The Washington Post
WASHINGTON — Years after it became an unwelcomed American pastime, belt-tightening has come to Congress.
The $85 billion sequester, an across-the-board cut to federal spending that Congress conceived but never intended to actually take effect, has spawned an epidemic of unintended consequences.
And in small but telling ways, the sequester has pierced the bubble that has long protected the highest echelons of official Washington, often from itself.
It is notable, for example, that congressional salaries are exempt from the sequester cuts, but lawmakers are otherwise beginning to feel the pinch that’s all too familiar to many American families and businesses. Earlier this month, they learned that their office budgets were being slashed by 8.2 percent. With the average congressional office running on about $1.3 million annually, members have had to trim a serious chunk of change.
Magazine subscriptions have been canceled.
Constituents are getting e-mail instead of snail mail.
Invoices are getting a second look.
No one is worried that Congress will not survive, but for an institution that is not above exempting itself from the laws it makes or remedies it prescribes, this is something of a novelty.

**Actions to take**
**a)** According to the sequester article, by what percentage were congressional office budgets cut?
**b)** What cost-cutting measures does the sequester article say congressional offices have taken? List every one.
**c)** Print the sequester article from "It is notable, for" up to and including "have been canceled.".

**Dataset excerpt**
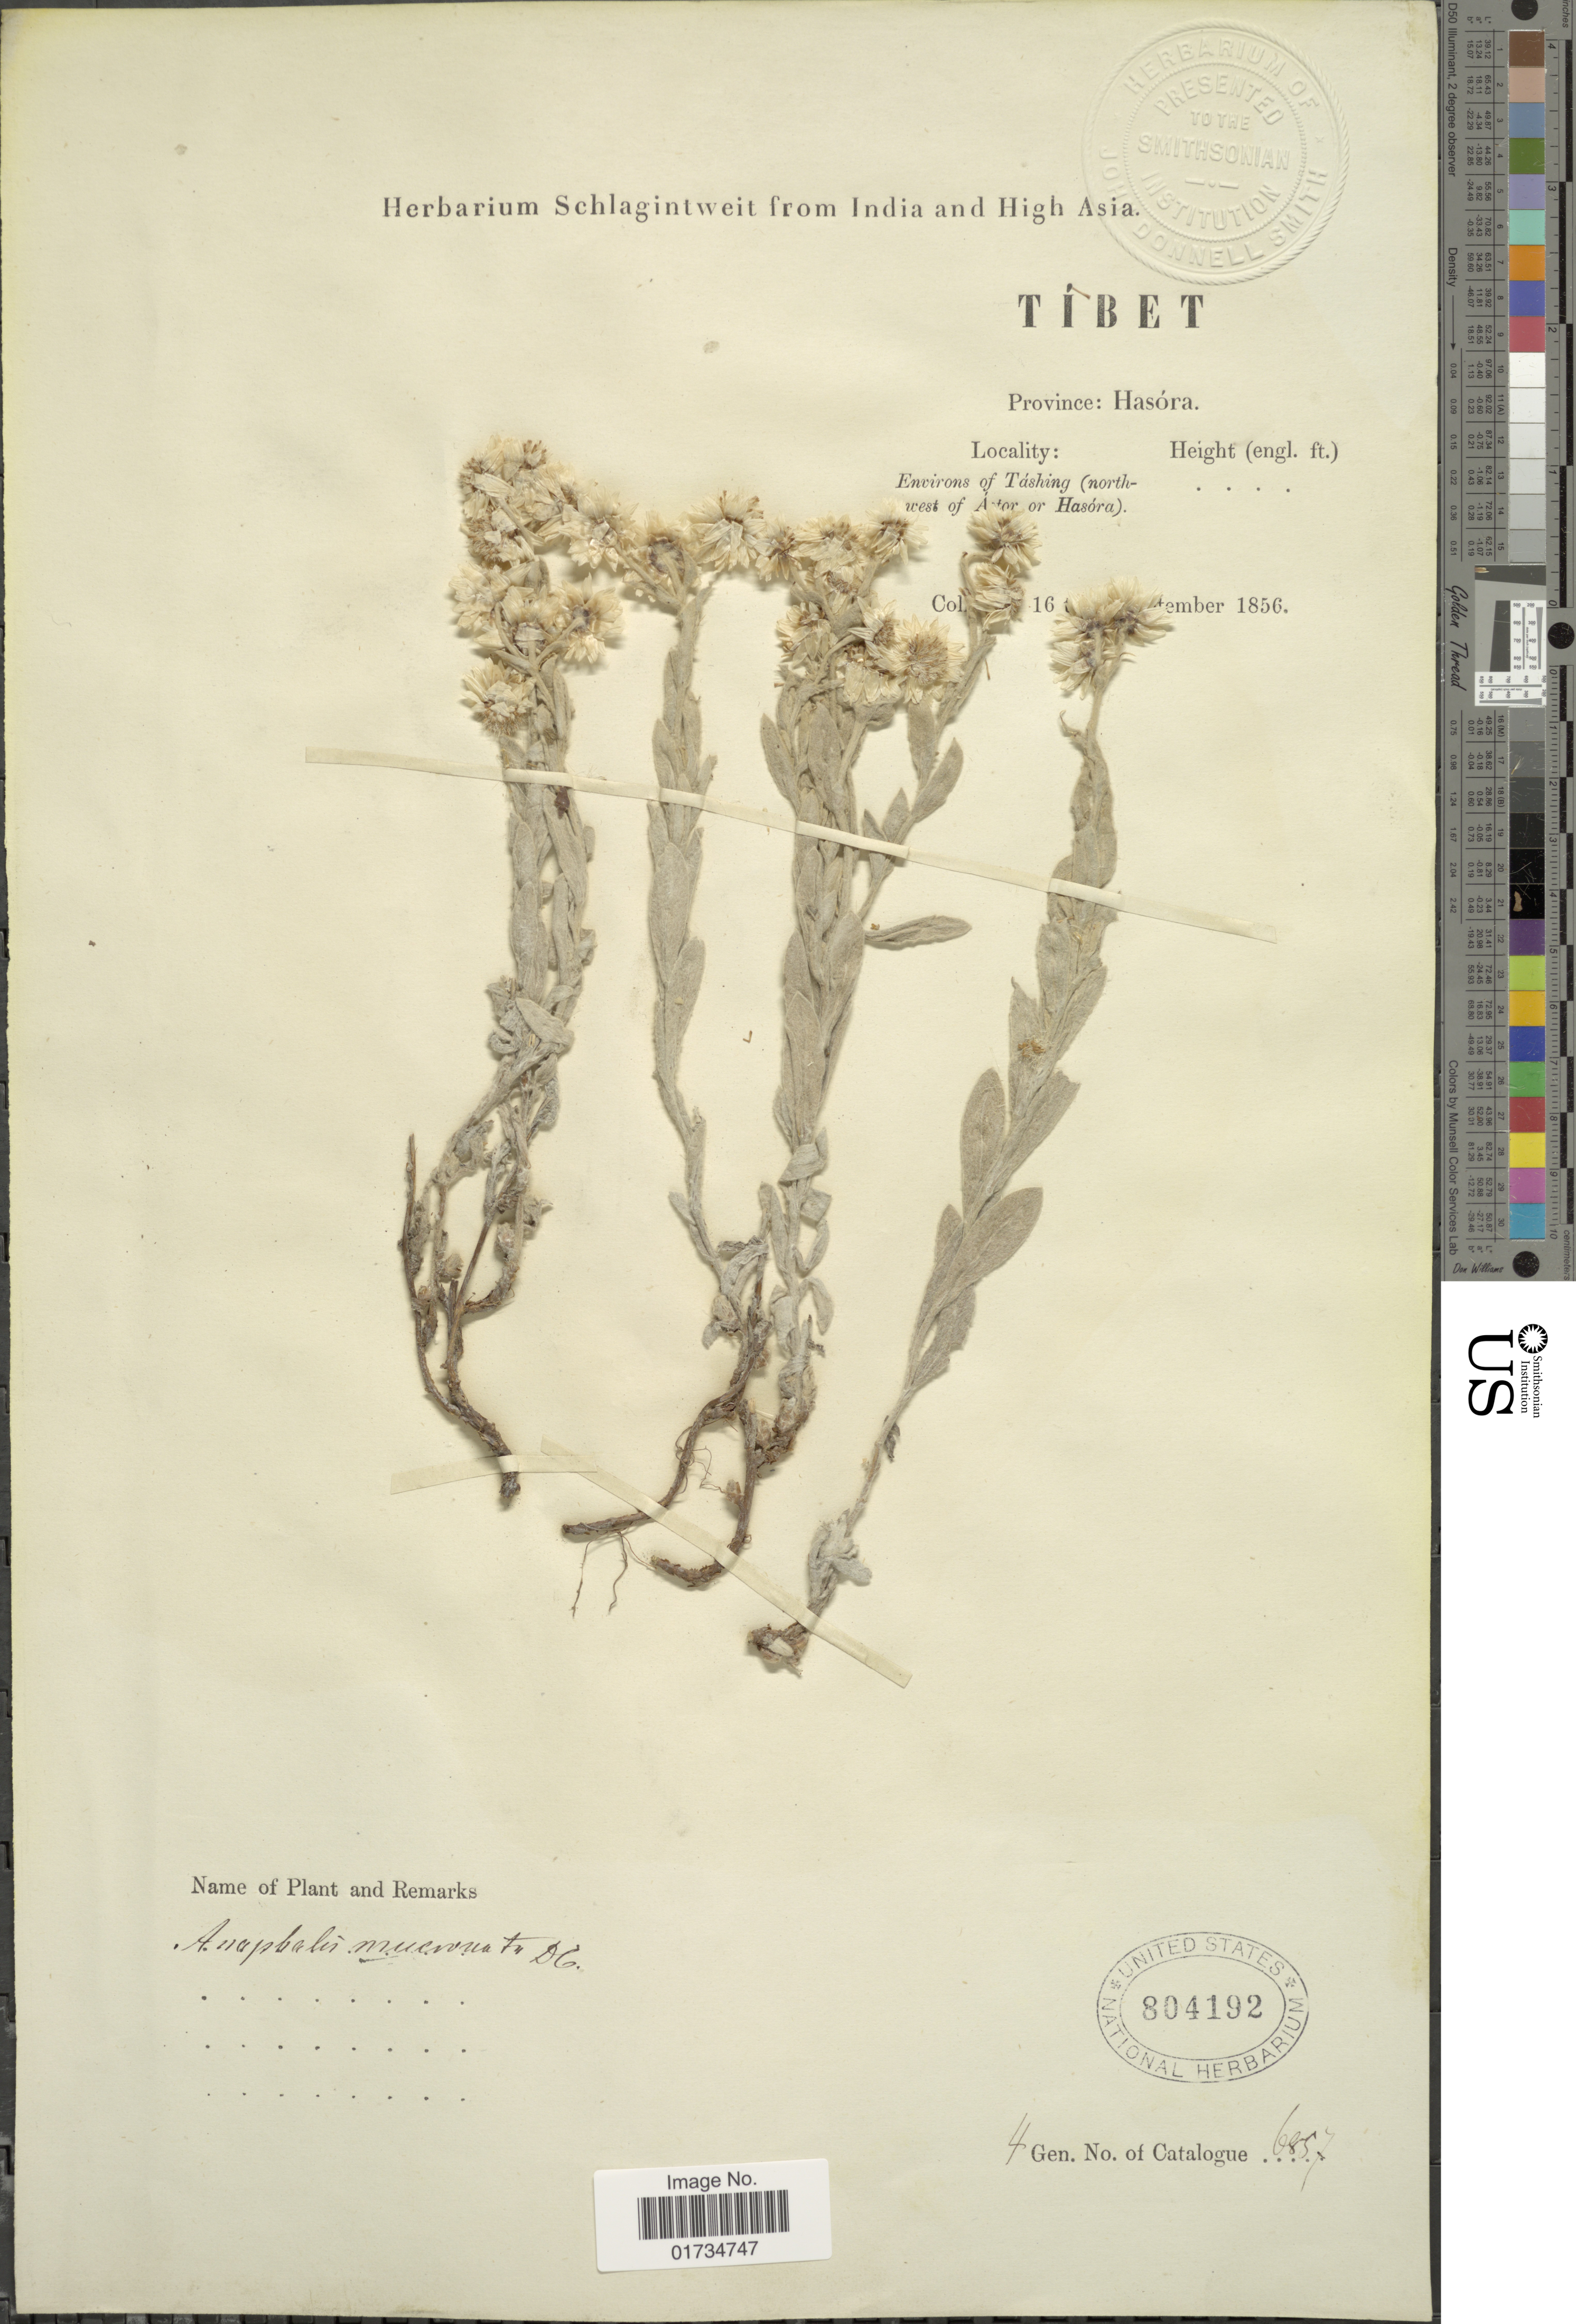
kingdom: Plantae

**Outputs in order**
**a)** 8.2 percent

**b)**
- Magazine subscriptions have been canceled.
- Constituents are getting e-mail instead of snail mail.
- Invoices are getting a second look.

**c)**
It is notable, for example, that congressional salaries are exempt from the sequester cuts, but lawmakers are otherwise beginning to feel the pinch that’s all too familiar to many American families and businesses. Earlier this month, they learned that their office budgets were being slashed by 8.2 percent. With the average congressional office running on about $1.3 million annually, members have had to trim a serious chunk of change.
Magazine subscriptions have been canceled.